■ Study text
Segment Open

I agree (about the deadlocks).  However, as things stand RECOVERY is a
state in the model and the model can only be in a single state.  If you
permit the transition, and recovery is going on in parallel with
removal, they'll race to set the final state (removal wants DEL and the
eh thread will set it to RUNNING).

Either we go back to having an in_recovery flag (i.e. lift recovery out
of the state model) or we make the model more complex to cope with this.
Since really the only thing we test is in_recovery, we could do a more
complex model; something like:

created
   |
   v    <--------- 
 running ---------> recovery
   |                   |
   v   <----------     v
 cancel ----------> recover/cancel
   |                   |
   v   ----------->    v
  del <------------ recover/del

I also think I'd like not to go from del -> recover/del, but unless del
actually means that all devices have completed their I/O for deletion
that can't be avoided.

Segment Closed

■ Work to be completed
Continue the message about the recovery state model, starting after its last sentence. The listing after this point has no connection to the message about the recovery state model.

■ Extracted data
Segment Open

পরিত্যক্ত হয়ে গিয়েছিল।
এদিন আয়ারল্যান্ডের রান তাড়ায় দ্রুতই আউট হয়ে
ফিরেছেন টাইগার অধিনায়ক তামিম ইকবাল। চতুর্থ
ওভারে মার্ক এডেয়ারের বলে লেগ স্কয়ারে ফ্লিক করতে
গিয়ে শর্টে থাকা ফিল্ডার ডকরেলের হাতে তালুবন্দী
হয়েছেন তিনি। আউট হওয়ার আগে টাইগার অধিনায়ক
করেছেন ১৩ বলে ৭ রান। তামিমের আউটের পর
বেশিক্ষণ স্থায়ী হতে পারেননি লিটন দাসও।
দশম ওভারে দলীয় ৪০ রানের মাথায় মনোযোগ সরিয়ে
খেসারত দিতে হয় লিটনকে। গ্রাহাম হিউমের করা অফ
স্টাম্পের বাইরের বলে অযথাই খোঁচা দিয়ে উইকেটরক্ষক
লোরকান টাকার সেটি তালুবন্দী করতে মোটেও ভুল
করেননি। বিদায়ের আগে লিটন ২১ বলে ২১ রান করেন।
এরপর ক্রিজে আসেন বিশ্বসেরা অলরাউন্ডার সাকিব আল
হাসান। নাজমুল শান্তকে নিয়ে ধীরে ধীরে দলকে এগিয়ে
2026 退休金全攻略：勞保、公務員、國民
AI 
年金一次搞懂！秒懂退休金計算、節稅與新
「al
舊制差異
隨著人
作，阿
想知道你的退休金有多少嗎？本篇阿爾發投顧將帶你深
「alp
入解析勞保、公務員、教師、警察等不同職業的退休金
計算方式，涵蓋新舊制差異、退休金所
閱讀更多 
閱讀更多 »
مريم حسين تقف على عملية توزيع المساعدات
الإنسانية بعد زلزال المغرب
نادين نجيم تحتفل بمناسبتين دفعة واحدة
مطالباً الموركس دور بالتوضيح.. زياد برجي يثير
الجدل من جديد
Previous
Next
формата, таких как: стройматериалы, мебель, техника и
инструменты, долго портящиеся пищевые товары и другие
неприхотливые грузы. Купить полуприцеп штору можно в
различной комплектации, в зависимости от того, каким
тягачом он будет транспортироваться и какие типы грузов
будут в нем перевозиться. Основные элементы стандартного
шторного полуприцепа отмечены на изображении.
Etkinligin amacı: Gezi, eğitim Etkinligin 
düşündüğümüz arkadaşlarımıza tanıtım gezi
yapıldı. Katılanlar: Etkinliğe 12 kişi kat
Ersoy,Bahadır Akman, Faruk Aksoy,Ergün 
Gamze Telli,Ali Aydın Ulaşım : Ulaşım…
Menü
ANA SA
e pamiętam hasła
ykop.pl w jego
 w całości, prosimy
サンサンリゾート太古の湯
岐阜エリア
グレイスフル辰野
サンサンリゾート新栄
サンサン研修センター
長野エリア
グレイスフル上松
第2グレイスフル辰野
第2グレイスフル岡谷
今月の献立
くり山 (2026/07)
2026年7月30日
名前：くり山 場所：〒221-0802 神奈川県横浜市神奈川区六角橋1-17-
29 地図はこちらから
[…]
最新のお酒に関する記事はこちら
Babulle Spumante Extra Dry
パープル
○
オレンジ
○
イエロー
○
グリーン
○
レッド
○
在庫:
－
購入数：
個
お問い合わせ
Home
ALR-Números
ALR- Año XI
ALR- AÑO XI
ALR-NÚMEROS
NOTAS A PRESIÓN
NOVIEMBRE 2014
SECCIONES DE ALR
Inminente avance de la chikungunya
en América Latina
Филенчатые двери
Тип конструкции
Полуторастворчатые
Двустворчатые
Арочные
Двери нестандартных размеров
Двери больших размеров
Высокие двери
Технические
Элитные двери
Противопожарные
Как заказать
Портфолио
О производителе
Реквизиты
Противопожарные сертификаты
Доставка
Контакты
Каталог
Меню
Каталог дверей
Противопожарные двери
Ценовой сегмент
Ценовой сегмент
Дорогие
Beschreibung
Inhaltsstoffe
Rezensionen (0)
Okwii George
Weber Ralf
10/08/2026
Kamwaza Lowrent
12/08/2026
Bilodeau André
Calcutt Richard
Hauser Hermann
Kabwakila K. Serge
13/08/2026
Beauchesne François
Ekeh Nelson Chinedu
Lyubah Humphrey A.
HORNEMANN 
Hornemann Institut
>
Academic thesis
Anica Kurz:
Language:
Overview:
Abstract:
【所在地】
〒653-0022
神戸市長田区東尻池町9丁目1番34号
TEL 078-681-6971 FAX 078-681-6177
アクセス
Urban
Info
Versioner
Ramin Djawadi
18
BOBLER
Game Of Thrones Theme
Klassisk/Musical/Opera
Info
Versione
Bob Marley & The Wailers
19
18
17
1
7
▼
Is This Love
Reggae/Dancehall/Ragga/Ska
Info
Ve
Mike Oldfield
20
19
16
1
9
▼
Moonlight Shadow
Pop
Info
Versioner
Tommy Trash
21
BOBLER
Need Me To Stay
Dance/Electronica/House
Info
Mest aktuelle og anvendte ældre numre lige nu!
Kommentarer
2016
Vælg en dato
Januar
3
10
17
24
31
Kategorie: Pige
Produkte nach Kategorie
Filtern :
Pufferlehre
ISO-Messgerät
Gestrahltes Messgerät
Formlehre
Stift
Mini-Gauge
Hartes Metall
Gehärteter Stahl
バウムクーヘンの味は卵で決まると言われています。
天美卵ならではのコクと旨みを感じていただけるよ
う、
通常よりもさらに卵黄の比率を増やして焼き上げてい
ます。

Segment Closed

■ Answer to this exercise
> Changing the API is fine with me, but the existing code is still shaky
> because it calls scsi_alloc_target before checking scsi_host_scan_allowed.  
> Maybe that's not an out-and-out mistake, but better to avoid it.

Actually, alloc_target is properly guarded so it doesn't need the scan
mutex.  It might be nice to update the SDEV_ state model to include a
"scanning" state, that way we could properly guard the sdev_alloc as
well and dump the scan mutex ... that's probably more than a slight
change, though.

> Would you like me to submit an updated patch?

Yes, please.  It's been suggested that we should have a scsi_add_target
that returns zero on success or error on failure (with no ref to the
sdev) and keep the old behaviour of __scsi_add_target().